### [What you have to do]
Could you extend the abstract on predicting the potassium grade of saline groundwater, picking up right after its final sentence?

Evaluation of effective parameters for predicting the potassium grade of saline water by using support vector machine and random forest algorithms (case study: playa of Khoor and Biabank area city, Isfahan province)

Document Type : Research Paper

Authors

1 Department of Soil Science and Engineering, Faculty of Water and Soil Engineering, Gorgan University of Agricultural Sciences and Natural Resources, Gorgan, Iran.

2 Department of Desert Management, Faculty of Pasture and Watershed Management, Gorgan University of Agricultural Sciences and Natural Resources, Gorgan, Iran

3 Department of Archaeology, Faculty of Humanities, Higher Education Institute of Architecture and Arts, Tehran, Iran.

Abstract

The importance of potassium in agricultural products has increased the demand for potassium fertilizers. Potassium grade in aquifers ensures its extraction. The purpose of this research is to use RF and SVM algorithms in order to prioritize the effective parameters on the potassium grade of saline water groundwater in playa Khoor and Biabank in Isfahan province. For this purpose, 55 parameters were measured in 12 drilling holes.The parameters measured as independent variables include the percentage of saturated moisture, the apparent specific gravity and the porosity of the core at 15 different depths, the area  polygon, the depth of the underground water, the depth of the salt layer, the potassium of the surface layer, the density of the brine and the amount of Elements of calcium, magnesium, sodium, chlorine and grade potassium were included in the model as dependent variables. In the RF model, the (PFI) and (RFE) were used for prioritization. In the different kernels of the SVM algorithm, in order to prevent the collinearity of the independent parameters, all the combinations of the independent variables, considering the variance inflation factor less than 8 and the highest coefficient of determination and the lowest MSE error, were examined and selected as the best combination. The effective parameters in predicting the grade potassium of the brine in the RF algorithm and the linear function of the SVM algorithm are sp, ap, duw, slp, SAR and n, sp, duw, and SAR respectively, which led to the best results. The coefficient of determination for both models is 0.99 and 0.97, respectively, which indicates the good accuracy of both algorithms.

### [Input data]
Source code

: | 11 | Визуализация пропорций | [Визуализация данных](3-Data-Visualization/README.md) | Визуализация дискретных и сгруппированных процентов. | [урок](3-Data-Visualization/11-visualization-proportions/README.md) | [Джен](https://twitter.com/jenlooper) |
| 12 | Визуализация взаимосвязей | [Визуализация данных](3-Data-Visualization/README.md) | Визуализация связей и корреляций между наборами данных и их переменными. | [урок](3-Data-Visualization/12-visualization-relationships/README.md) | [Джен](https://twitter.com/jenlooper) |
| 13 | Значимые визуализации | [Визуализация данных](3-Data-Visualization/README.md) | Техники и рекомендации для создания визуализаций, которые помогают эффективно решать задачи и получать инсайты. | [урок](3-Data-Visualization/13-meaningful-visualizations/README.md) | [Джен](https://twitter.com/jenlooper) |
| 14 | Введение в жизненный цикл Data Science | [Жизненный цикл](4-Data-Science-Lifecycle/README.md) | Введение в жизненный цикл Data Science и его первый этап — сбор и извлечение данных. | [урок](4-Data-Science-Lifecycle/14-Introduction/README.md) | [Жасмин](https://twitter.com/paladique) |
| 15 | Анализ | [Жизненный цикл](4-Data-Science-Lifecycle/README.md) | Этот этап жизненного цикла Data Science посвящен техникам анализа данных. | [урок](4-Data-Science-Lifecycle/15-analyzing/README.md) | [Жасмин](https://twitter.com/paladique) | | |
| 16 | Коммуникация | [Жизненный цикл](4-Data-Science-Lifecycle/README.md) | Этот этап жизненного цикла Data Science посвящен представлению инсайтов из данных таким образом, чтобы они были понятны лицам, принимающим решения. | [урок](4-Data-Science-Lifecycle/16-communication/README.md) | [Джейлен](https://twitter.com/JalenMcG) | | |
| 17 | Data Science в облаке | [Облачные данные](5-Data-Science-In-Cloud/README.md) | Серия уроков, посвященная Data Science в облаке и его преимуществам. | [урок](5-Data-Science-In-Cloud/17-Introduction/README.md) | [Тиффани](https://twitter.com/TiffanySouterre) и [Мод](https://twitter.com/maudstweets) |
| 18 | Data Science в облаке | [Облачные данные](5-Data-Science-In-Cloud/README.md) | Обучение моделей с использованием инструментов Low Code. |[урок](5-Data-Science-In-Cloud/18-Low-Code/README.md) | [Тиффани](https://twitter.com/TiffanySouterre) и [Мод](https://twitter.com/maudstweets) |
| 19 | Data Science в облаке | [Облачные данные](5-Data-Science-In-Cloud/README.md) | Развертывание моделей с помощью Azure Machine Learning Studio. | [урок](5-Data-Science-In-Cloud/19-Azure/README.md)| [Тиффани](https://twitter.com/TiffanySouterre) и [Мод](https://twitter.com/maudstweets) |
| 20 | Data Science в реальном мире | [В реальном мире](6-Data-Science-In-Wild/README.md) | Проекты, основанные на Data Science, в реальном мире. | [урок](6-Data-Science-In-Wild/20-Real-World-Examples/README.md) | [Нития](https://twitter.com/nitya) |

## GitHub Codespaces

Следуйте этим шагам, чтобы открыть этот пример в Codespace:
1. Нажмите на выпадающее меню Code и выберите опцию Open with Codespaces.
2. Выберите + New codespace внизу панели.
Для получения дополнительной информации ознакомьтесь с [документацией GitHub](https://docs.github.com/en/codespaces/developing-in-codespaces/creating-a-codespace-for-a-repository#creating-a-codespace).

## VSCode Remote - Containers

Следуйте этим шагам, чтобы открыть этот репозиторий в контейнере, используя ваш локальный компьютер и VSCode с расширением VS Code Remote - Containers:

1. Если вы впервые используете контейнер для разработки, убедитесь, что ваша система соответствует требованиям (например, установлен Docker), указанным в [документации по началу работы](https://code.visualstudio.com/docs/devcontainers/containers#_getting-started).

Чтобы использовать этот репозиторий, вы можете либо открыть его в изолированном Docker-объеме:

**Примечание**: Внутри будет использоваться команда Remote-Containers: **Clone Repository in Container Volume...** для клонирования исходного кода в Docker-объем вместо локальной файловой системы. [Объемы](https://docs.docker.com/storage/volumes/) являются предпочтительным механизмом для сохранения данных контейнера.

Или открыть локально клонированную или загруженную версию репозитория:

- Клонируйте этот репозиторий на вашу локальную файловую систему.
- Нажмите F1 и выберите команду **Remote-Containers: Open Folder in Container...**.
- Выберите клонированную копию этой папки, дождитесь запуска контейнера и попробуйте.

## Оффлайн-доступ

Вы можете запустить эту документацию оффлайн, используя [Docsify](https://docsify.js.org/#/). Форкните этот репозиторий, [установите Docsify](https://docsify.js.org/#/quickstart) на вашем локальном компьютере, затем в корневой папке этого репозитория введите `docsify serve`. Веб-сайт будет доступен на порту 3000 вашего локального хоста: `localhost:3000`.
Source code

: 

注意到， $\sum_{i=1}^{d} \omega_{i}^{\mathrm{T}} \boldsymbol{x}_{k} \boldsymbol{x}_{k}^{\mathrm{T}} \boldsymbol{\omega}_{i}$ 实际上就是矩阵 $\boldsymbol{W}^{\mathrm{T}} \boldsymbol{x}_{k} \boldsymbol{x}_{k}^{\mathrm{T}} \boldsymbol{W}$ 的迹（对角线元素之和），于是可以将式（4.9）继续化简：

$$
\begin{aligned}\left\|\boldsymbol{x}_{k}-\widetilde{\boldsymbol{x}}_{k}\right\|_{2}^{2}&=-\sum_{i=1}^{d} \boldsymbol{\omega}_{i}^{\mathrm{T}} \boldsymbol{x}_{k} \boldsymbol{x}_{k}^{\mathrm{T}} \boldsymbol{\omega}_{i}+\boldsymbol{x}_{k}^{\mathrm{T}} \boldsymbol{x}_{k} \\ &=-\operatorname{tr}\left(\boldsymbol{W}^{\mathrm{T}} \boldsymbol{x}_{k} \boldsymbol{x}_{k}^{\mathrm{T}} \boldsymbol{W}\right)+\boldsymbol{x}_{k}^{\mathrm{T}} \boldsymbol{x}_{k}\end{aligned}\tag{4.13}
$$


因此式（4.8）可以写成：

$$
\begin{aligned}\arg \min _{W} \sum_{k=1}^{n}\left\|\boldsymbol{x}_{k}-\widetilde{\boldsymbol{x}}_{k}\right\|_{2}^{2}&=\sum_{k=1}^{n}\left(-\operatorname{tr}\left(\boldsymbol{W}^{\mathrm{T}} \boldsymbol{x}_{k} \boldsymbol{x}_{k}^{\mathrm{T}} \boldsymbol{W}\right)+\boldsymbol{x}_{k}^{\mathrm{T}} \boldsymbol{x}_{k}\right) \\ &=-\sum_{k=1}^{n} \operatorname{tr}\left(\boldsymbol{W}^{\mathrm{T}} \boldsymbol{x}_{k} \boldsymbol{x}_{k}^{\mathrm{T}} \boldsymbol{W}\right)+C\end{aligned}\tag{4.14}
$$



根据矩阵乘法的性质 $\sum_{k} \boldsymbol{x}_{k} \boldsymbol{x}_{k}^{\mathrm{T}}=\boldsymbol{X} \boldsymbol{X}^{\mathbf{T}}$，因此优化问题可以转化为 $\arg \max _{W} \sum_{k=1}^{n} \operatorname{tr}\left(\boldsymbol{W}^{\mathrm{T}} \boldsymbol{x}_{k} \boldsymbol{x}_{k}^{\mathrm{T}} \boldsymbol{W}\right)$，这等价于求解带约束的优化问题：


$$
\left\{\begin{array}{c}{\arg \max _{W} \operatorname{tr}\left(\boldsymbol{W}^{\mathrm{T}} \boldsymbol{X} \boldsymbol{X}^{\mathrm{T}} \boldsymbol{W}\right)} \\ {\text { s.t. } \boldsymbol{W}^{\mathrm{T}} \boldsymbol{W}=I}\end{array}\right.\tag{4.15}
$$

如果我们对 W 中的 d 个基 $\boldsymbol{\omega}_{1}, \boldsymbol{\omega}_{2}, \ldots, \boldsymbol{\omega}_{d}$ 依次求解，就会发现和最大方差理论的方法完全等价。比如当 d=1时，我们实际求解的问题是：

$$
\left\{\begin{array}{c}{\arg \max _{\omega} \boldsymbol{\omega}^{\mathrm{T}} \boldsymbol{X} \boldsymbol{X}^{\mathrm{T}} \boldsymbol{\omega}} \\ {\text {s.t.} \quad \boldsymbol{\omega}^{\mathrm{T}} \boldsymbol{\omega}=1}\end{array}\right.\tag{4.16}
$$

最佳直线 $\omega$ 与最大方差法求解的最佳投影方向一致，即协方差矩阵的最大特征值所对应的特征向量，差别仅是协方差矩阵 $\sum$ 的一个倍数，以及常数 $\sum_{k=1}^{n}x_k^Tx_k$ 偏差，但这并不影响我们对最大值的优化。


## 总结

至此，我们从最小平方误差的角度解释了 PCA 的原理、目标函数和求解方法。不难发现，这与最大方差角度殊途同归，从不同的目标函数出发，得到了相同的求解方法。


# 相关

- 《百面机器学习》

### [Result of the task]
Keywords

Main Subjects


Evaluation of effective parameters for predicting the potassium grade of saline water by using support vector machine and random forest algorithms (case study: playa of Khoor and Biabank area city, Isfahan province)

EXTENDED ABSTRACT

Introduction:

  With the increase in the world population, one of the important issues in the field of agriculture is increasing the production of agricultural products, and potassium is one of the most widely used elements to increase crop yield. For this reason, the demand for potassium fertilizers increases. One of the main sources of potassium fertilizers is underground water. One of the important issues in saline water extraction is the amount of potassium grade of saline water conventional methods of grade estimation, such as geometric and geostatistics techniques, cannot accurately estimate the grade value and have low accuracy. One of the novel solutions to estimate the grade of minerals is Machine learning algorithm, which perform evaluation and determination of the grade of mineral resources with high accuracy.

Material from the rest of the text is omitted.